_Your assignment_: Each entry below must come back exactly as written, without its pictures.

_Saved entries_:
-------------------------
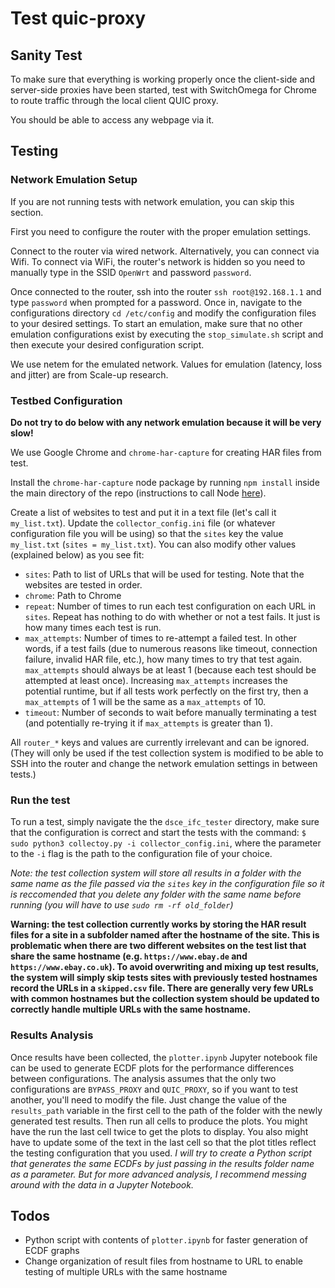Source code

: # Test quic-proxy

## Sanity Test
To make sure that everything is working properly once the client-side and server-side proxies have been started, test with SwitchOmega for Chrome to route traffic through the local client QUIC proxy.

You should be able to access any webpage via it.

## Testing
### Network Emulation Setup
If you are not running tests with network emulation, you can skip this section.

First you need to configure the router with the proper emulation settings.

Connect to the router via wired network. Alternatively, you can connect via Wifi. To connect via WiFi, the router's network is hidden so you need to manually type in the SSID `OpenWrt` and password `password`. 

Once connected to the router, ssh into the router `ssh root@192.168.1.1` and type `password` when prompted for a password. Once in, navigate to the configurations directory `cd /etc/config` and modify the configuration files to your desired settings. To start an emulation, make sure that no other emulation configurations exist by executing the `stop_simulate.sh` script and then execute your desired configuration script.

We use netem for the emulated network. Values for emulation (latency, loss and jitter) are from Scale-up research.

### Testbed Configuration
**Do not try to do below with any network emulation because it will be very slow!**

We use Google Chrome and `chrome-har-capture` for creating HAR files from test. 

Install the `chrome-har-capture` node package by running `npm install` inside the main directory of the repo (instructions to call Node [here](https://nodejs.org/en/download/)). 

Create a list of websites to test and put it in a text file (let's call it `my_list.txt`). Update the `collector_config.ini` file (or whatever configuration file you will be using) so that the `sites` key the value `my_list.txt` (`sites = my_list.txt`). You can also modify other values (explained below) as you see fit:

- `sites`: Path to list of URLs that will be used for testing. Note that the websites are tested in order.
- `chrome`: Path to Chrome
- `repeat`: Number of times to run each test configuration on each URL in `sites`. Repeat has nothing to do with whether or not a test fails. It just is how many times each test is run.
- `max_attempts`: Number of times to re-attempt a failed test. In other words, if a test fails (due to numerous reasons like timeout, connection failure, invalid HAR file, etc.), how many times to try that test again. `max_attempts` should always be at least 1 (because each test should be attempted at least once). Increasing `max_attempts` increases the potential runtime, but if all tests work perfectly on the first try, then a `max_attempts` of 1 will be the same as a `max_attempts` of 10.
- `timeout`: Number of seconds to wait before manually terminating a test (and potentially re-trying it if `max_attempts` is greater than 1).

All `router_*` keys and values are currently irrelevant and can be ignored. (They will only be used if the test collection system is modified to be able to SSH into the router and change the network emulation settings in between tests.)


### Run the test
To run a test, simply navigate the the `dsce_ifc_tester` directory, make sure that the configuration is correct and start the tests with the command: `$ sudo python3 collectoy.py -i collector_config.ini`, where the parameter to the `-i` flag is the path to the configuration file of your choice.

 *Note: the test collection system will store all results in a folder with the same name as the file passed via the `sites` key in the configuration file so it is reccomended that you delete any folder with the same name before running (you will have to use `sudo rm -rf old_folder`)*
 
 **Warning: the test collection currently works by storing the HAR result files for a site in a subfolder named after the hostname of the site. This is problematic when there are two different websites on the test list that share the same hostname (e.g. `https://www.ebay.de` and `https://www.ebay.co.uk`). To avoid overwriting and mixing up test results, the system will simply skip tests sites with previously tested hostnames record the URLs in a `skipped.csv` file. There are generally very few URLs with common hostnames but the collection system should be updated to correctly handle multiple URLs with the same hostname.**
 
### Results Analysis
Once results have been collected, the `plotter.ipynb` Jupyter notebook file can be used to generate ECDF plots for the performance differences between configurations. The analysis assumes that the only two configurations are `BYPASS_PROXY` and `QUIC_PROXY`, so if you want to test another, you'll need to modify the file. Just change the value of the `results_path` variable in the first cell to the path of the folder with the newly generated test results. Then run all cells to produce the plots. You might have the run the last cell twice to get the plots to display. You also might have to update some of the text in the last cell so that the plot titles reflect the testing configuration that you used. *I will try to create a Python script that generates the same ECDFs by just passing in the results folder name as a parameter. But for more advanced analysis, I recommend messing around with the data in a Jupyter Notebook.*

## Todos
- Python script with contents of `plotter.ipynb` for faster generation of ECDF graphs
- Change organization of result files from hostname to URL to enable testing of multiple URLs with the same hostname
-------------------------
_Reply to the task_:
Source code

: # Test quic-proxy

## Sanity Test
To make sure that everything is working properly once the client-side and server-side proxies have been started, test with SwitchOmega for Chrome to route traffic through the local client QUIC proxy.

You should be able to access any webpage via it.

## Testing
### Network Emulation Setup
If you are not running tests with network emulation, you can skip this section.

First you need to configure the router with the proper emulation settings.

Connect to the router via wired network. Alternatively, you can connect via Wifi. To connect via WiFi, the router's network is hidden so you need to manually type in the SSID `OpenWrt` and password `password`. 

Once connected to the router, ssh into the router `ssh root@192.168.1.1` and type `password` when prompted for a password. Once in, navigate to the configurations directory `cd /etc/config` and modify the configuration files to your desired settings. To start an emulation, make sure that no other emulation configurations exist by executing the `stop_simulate.sh` script and then execute your desired configuration script.

We use netem for the emulated network. Values for emulation (latency, loss and jitter) are from Scale-up research.

### Testbed Configuration
**Do not try to do below with any network emulation because it will be very slow!**

We use Google Chrome and `chrome-har-capture` for creating HAR files from test. 

Install the `chrome-har-capture` node package by running `npm install` inside the main directory of the repo (instructions to call Node [here](https://nodejs.org/en/download/)). 

Create a list of websites to test and put it in a text file (let's call it `my_list.txt`). Update the `collector_config.ini` file (or whatever configuration file you will be using) so that the `sites` key the value `my_list.txt` (`sites = my_list.txt`). You can also modify other values (explained below) as you see fit:

- `sites`: Path to list of URLs that will be used for testing. Note that the websites are tested in order.
- `chrome`: Path to Chrome
- `repeat`: Number of times to run each test configuration on each URL in `sites`. Repeat has nothing to do with whether or not a test fails. It just is how many times each test is run.
- `max_attempts`: Number of times to re-attempt a failed test. In other words, if a test fails (due to numerous reasons like timeout, connection failure, invalid HAR file, etc.), how many times to try that test again. `max_attempts` should always be at least 1 (because each test should be attempted at least once). Increasing `max_attempts` increases the potential runtime, but if all tests work perfectly on the first try, then a `max_attempts` of 1 will be the same as a `max_attempts` of 10.
- `timeout`: Number of seconds to wait before manually terminating a test (and potentially re-trying it if `max_attempts` is greater than 1).

All `router_*` keys and values are currently irrelevant and can be ignored. (They will only be used if the test collection system is modified to be able to SSH into the router and change the network emulation settings in between tests.)


### Run the test
To run a test, simply navigate the the `dsce_ifc_tester` directory, make sure that the configuration is correct and start the tests with the command: `$ sudo python3 collectoy.py -i collector_config.ini`, where the parameter to the `-i` flag is the path to the configuration file of your choice.

 *Note: the test collection system will store all results in a folder with the same name as the file passed via the `sites` key in the configuration file so it is reccomended that you delete any folder with the same name before running (you will have to use `sudo rm -rf old_folder`)*
 
 **Warning: the test collection currently works by storing the HAR result files for a site in a subfolder named after the hostname of the site. This is problematic when there are two different websites on the test list that share the same hostname (e.g. `https://www.ebay.de` and `https://www.ebay.co.uk`). To avoid overwriting and mixing up test results, the system will simply skip tests sites with previously tested hostnames record the URLs in a `skipped.csv` file. There are generally very few URLs with common hostnames but the collection system should be updated to correctly handle multiple URLs with the same hostname.**
 
### Results Analysis
Once results have been collected, the `plotter.ipynb` Jupyter notebook file can be used to generate ECDF plots for the performance differences between configurations. The analysis assumes that the only two configurations are `BYPASS_PROXY` and `QUIC_PROXY`, so if you want to test another, you'll need to modify the file. Just change the value of the `results_path` variable in the first cell to the path of the folder with the newly generated test results. Then run all cells to produce the plots. You might have the run the last cell twice to get the plots to display. You also might have to update some of the text in the last cell so that the plot titles reflect the testing configuration that you used. *I will try to create a Python script that generates the same ECDFs by just passing in the results folder name as a parameter. But for more advanced analysis, I recommend messing around with the data in a Jupyter Notebook.*

## Todos
- Python script with contents of `plotter.ipynb` for faster generation of ECDF graphs
- Change organization of result files from hostname to URL to enable testing of multiple URLs with the same hostname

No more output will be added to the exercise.